Дверь открывается и в такие глубины, которые до сих пор тщательно скрывались от постороннего взгляда. Особый тип постижения собственного «я» вырастает на обочине. Он принимает разные формы — от болезненного любопытства до полного и осознанного разрыва с условностями. Есть и те, кого насильно заставляют говорить о себе. В Европе времен Возрождения пытка стала узаконенным способом судебного дознания, методы и случаи ее применения тщательно расписаны в судебных уложениях[75].

Применение пытки основано на суждении, что, испытывая муки, человек представит, каковы они будут на Божьем суде, и заговорит, чтобы облегчить душу и обрести спасение. Поверье, что раны на теле убитого кровоточат в присутствии убийцы, так же должно было подстегнуть к признанию[76]. Судьи добивались прежде всего признания, неважно, что оно было получено во время пытки. Техника дознания и исповеди в чем-то совпадали: исповедь с конца XVI века стала индивидуальной и произносилась на ухо священнику. И на пытке, и на исповеди следовало заглянуть в глубь души и говорить искренне. О глубинах подсознательного тогда еще не догадывались, судьи хотели всего лишь узнать, почему совершено преступление, и призывали «поведать истину своими устами». Допрос виделся земной формой Страшного суда; он опирался на представление о глубокой взаимосвязи между телом и душой, и искренность души зависела от поведения тела. Допросу подозреваемого отводилось первое место в судопроизводстве. Лишь Англия отказалась от подобной процедуры в пользу заседания судейской коллегии. Но если речь шла о государственной измене, пытка применялась. Так было и при Елизавете I, и при Иакове I.

Некоторые исследователи видели здесь кризис Субъекта, возникший при укреплении государственной власти. Государство боялось переворотов и переоценки ценностей и использовало геенну огненную в качестве отчаянной предупредительной меры. Затем одержимость судей критериями «честность» и «предательство» распространилась и на другие сферы общественной жизни, что проявилось, в частности, в пьесах Шекспира. Боязнь измены тесно переплетается с темой брака, чреватого женской неверностью, — именно так видели в ту пору брак мужчины, постоянно не уверенные в себе. Женоненавистничество Яго в «Отелло» отражает эту тревогу мужчин. Можно сказать, что Шекспиру удалось передать в традиционном сюжете о ревнивом муже природу государства, одержимого идеей измены[77].

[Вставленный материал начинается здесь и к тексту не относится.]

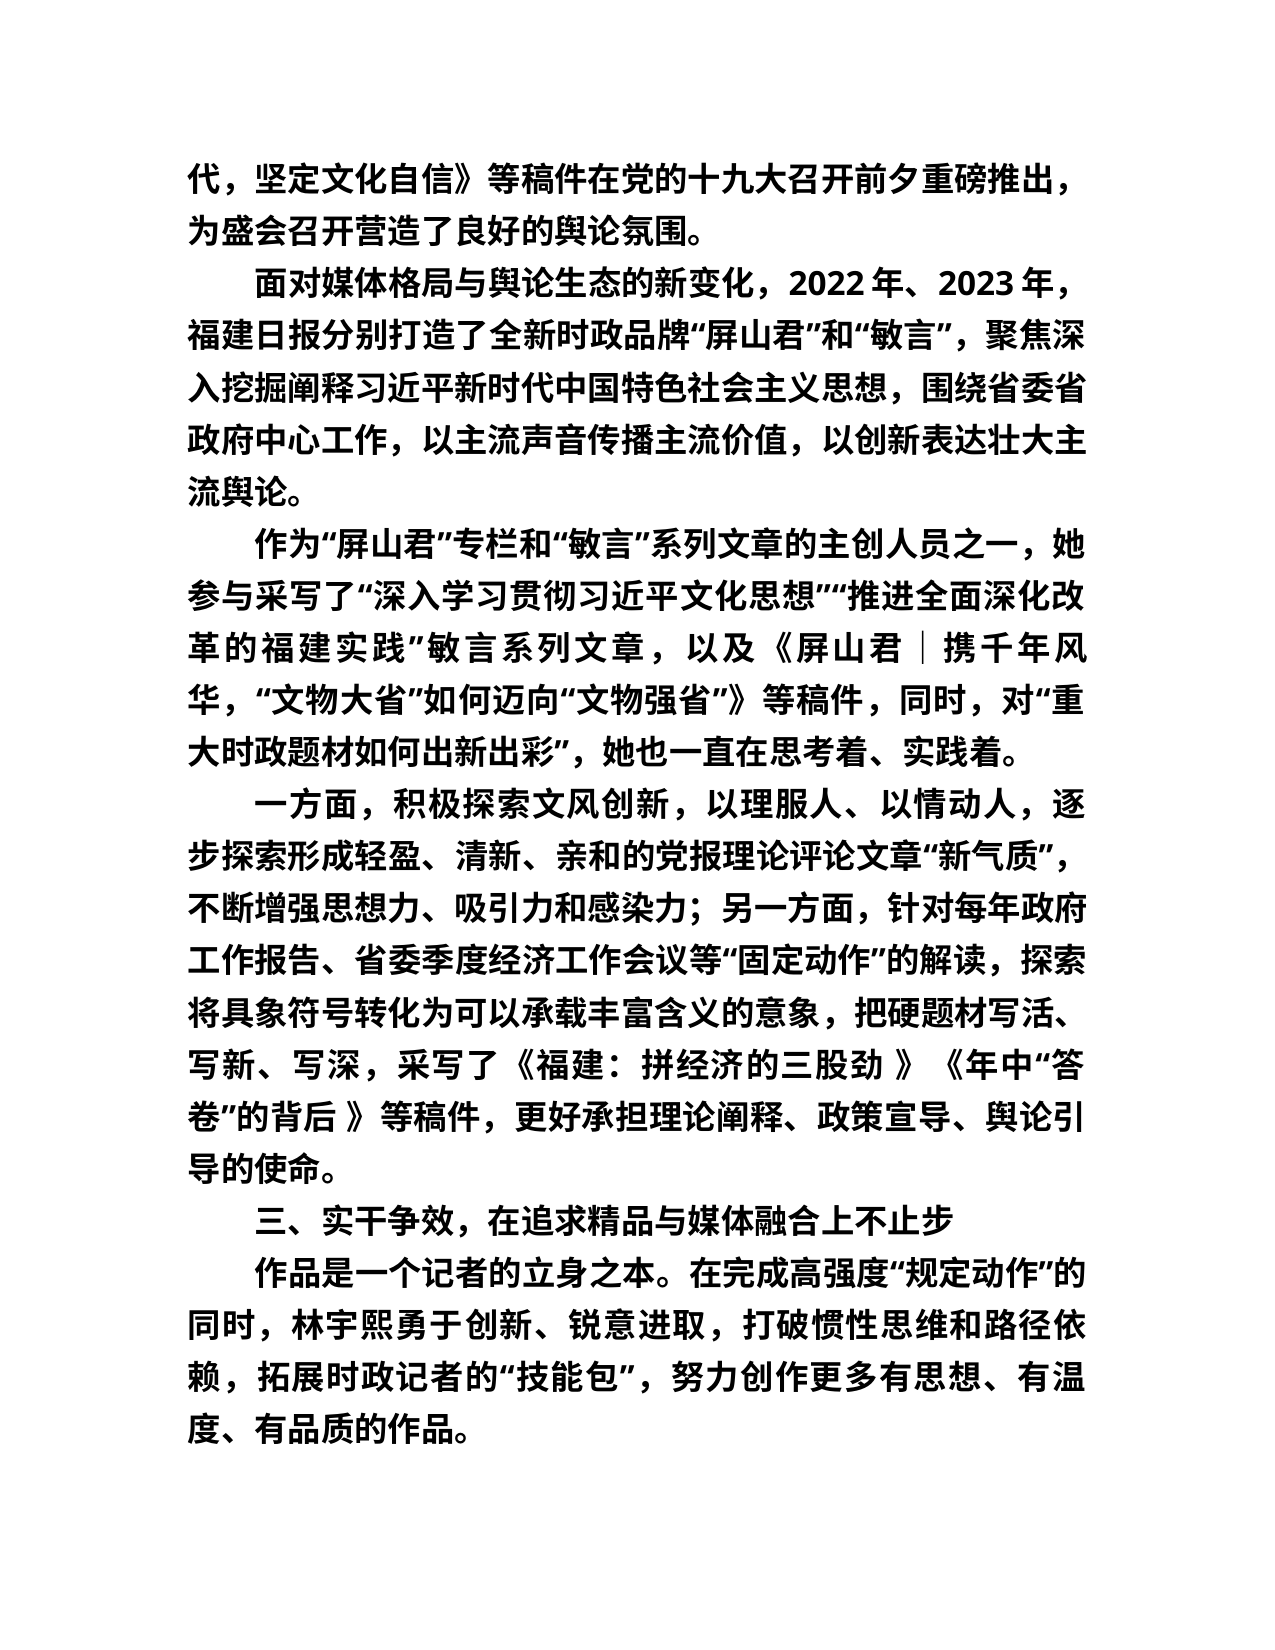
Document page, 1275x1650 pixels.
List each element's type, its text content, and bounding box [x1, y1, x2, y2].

list 实干争效，在追求精品与媒体融合上不止步 [187, 1192, 1087, 1244]
text 作品是一个记者的立身之本。在完成高强度“规定动作”的同时，林宇熙勇于创新、锐意进取，打破惯性思维和路径依赖，拓展时政记者的“技能包”，努力创作更多有思想、有温度、有品质的作品。 [187, 1244, 1087, 1452]
text 作为“屏山君”专栏和“敏言”系列文章的主创人员之一，她参与采写了“深入学习贯彻习近平文化思想”“推进全面深化改革的福建实践”敏言系列文章，以及《屏山君｜携千年风华，“文物大省”如何迈向“文物强省”》等稿件，同时，对“重大时政题材如何出新出彩”，她也一直在思考着、实践着。 [187, 514, 1087, 775]
text 一方面，积极探索文风创新，以理服人、以情动人，逐步探索形成轻盈、清新、亲和的党报理论评论文章“新气质”，不断增强思想力、吸引力和感染力；另一方面，针对每年政府工作报告、省委季度经济工作会议等“固定动作”的解读，探索将具象符号转化为可以承载丰富含义的意象，把硬题材写活、写新、写深，采写了《福建：拼经济的三股劲 》《年中“答卷”的背后 》等稿件，更好承担理论阐释、政策宣导、舆论引导的使命。 [187, 775, 1087, 1192]
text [187, 150, 1087, 254]
text 面对媒体格局与舆论生态的新变化，2022年、2023年，福建日报分别打造了全新时政品牌“屏山君”和“敏言”，聚焦深入挖掘阐释习近平新时代中国特色社会主义思想，围绕省委省政府中心工作，以主流声音传播主流价值，以创新表达壮大主流舆论。 [187, 254, 1087, 514]
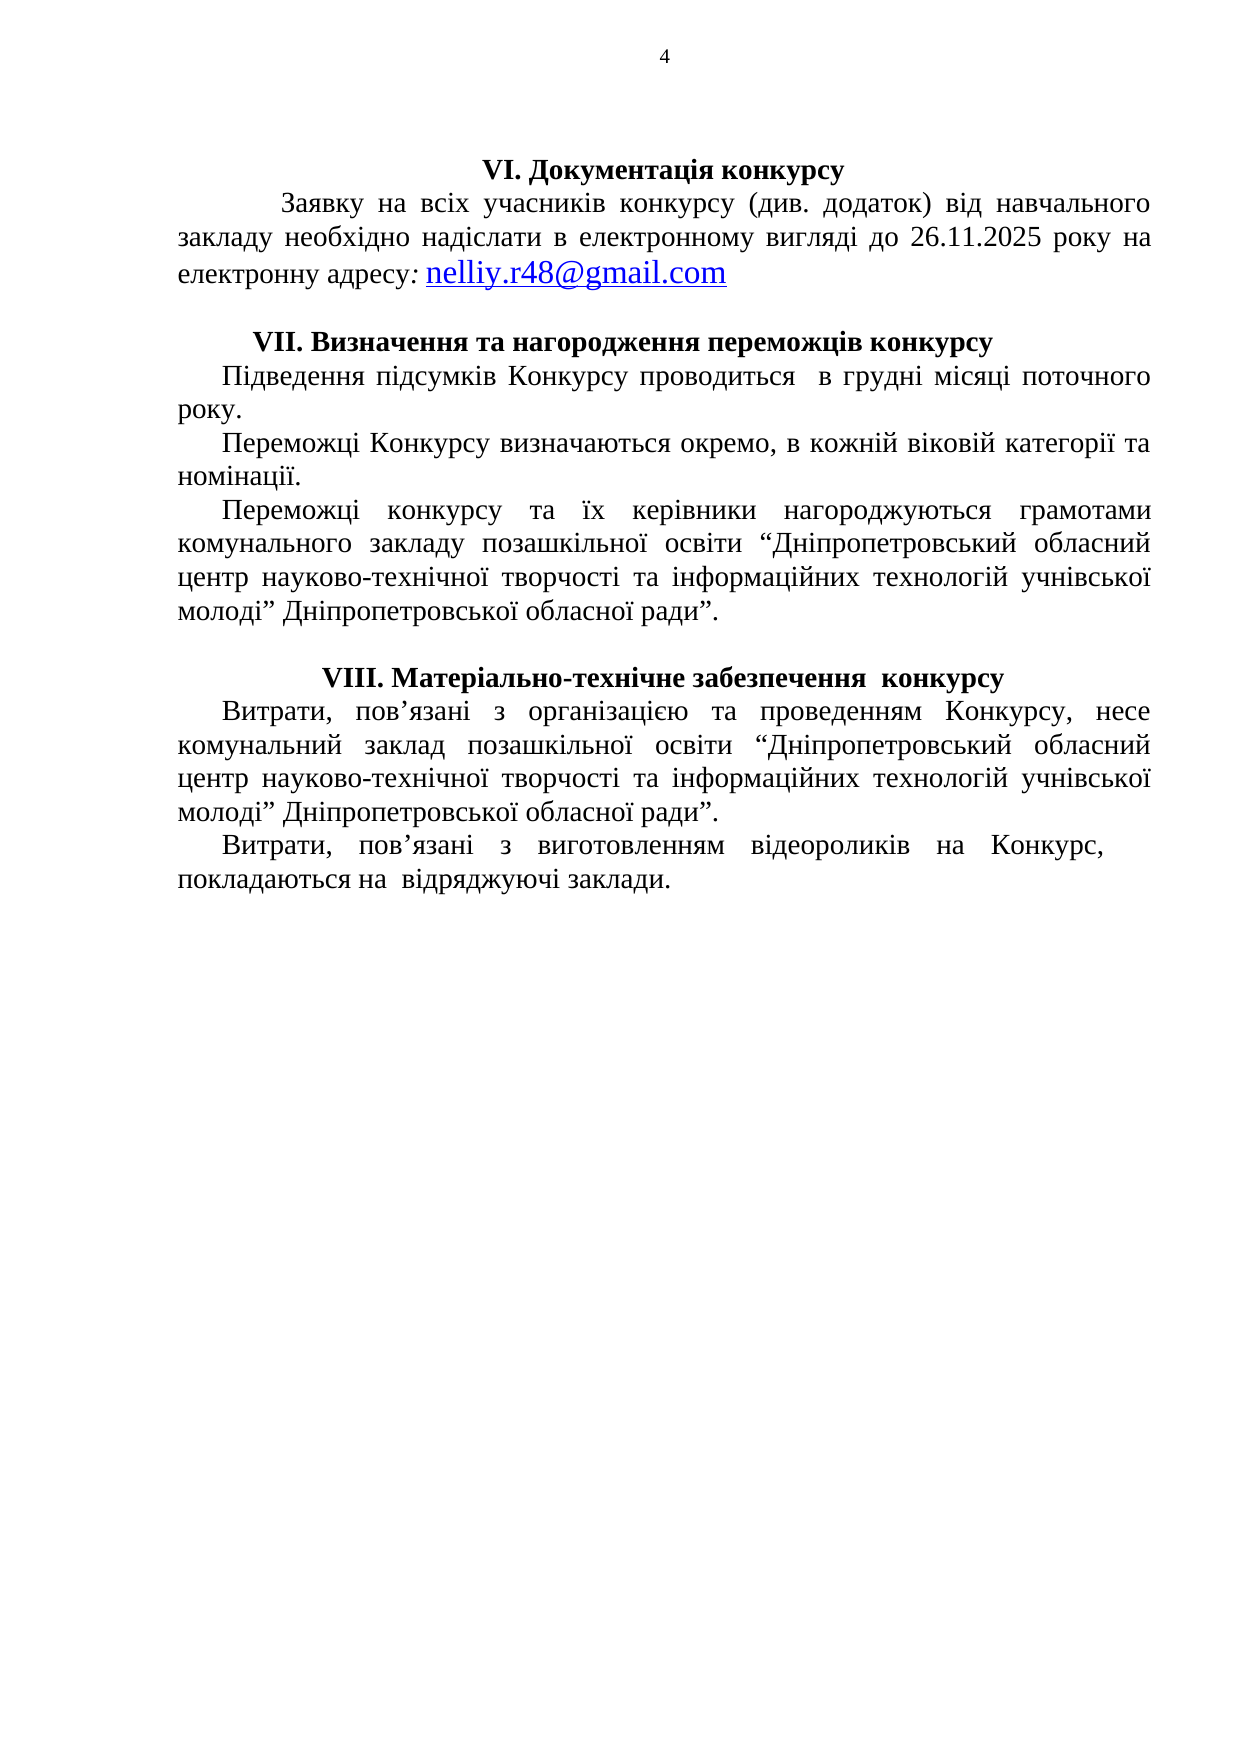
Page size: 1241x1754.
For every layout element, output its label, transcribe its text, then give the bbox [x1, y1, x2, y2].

text VІІІ. Матеріально-технічне забезпечення конкурсу [177, 660, 1105, 693]
text VІ. Документація конкурсу [177, 152, 1105, 185]
text VІІ. Визначення та нагородження переможців конкурсу [252, 324, 1152, 358]
text Витрати, пов’язані з організацією та проведенням Конкурсу, несе комунальний заклад позашкільної освіти “Дніпропетровський обласний центр науково-технічної творчості та інформаційних технологій учнівської молоді” Дніпропетровської обласної ради”. [177, 693, 1152, 827]
text Переможці конкурсу та їх керівники нагороджуються грамотами комунального закладу позашкільної освіти “Дніпропетровський обласний центр науково-технічної творчості та інформаційних технологій учнівської молоді” Дніпропетровської обласної ради”. [177, 492, 1152, 626]
text Витрати, пов’язані з виготовленням відеороликів на Конкурс, покладаються на відряджуючі заклади. [177, 827, 1105, 894]
text Підведення підсумків Конкурсу проводиться в грудні місяці поточного року. [177, 358, 1152, 425]
list Заявку на всіх учасників конкурсу (див. додаток) від навчального закладу необхідно надіслати в електронному вигляді до 26.11.2025 року на електронну адресу: nelliy.r48@gmail.com [177, 185, 1152, 291]
text Переможці Конкурсу визначаються окремо, в кожній віковій категорії та номінації. [177, 425, 1152, 492]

В 1563 году состоялся Тридентский собор, и оптимистическим мечтаниям гуманистов пришел конец. Католики и протестанты, каждые на свой лад, отрезвили слишком наивных интеллектуалов. Думать не как все становилось все опаснее и навлекало подозрения. Христианский гуманизм конца XVI века очистил культуру от идейных напластований и заставил каждого вернуться к общепринятому образу мыслей. Религиозные войны, бушующие в Европе, заставили всех — и простолюдинов, и знать — пригнуть голову, чтобы ее не снесли. Понятие «я» зашаталось под ураганом. В «Сонетах» Шекспира, опубликованных в 1609 году, а сочинявшихся предположительно с 1582 года, не случайно говорится о ненадежности положения поэта как такового (см., например, сонет 136). Даже самые крупные авторы эпохи почувствовали, что их «я» под угрозой. Те, кто все же решался заявить о собственных устремлениях и желаниях вопреки все усиливавшемуся требованию самоконтроля, считали необходимым оговориться, что они не нарушают приличий. Томас Хауэлл, Джордж Гаскойн, музыкант Томас Уайтхорн, автор первой автобиографии на английском языке, а позже Изабелла Уитни, неимущая женщина, — все они, рассказывая о своей жизни, выдают подспудную тревогу и боязнь за свою судьбу. Все эти люди принадлежат к благородному сословию — джентри или стремятся попасть в него, но говорят о том, что внешний успех их не интересует. Свою отдаленность от двора они объясняют безнравственностью придворной жизни в отличие от их собственной, а также оригинальностью собственного мышления[78].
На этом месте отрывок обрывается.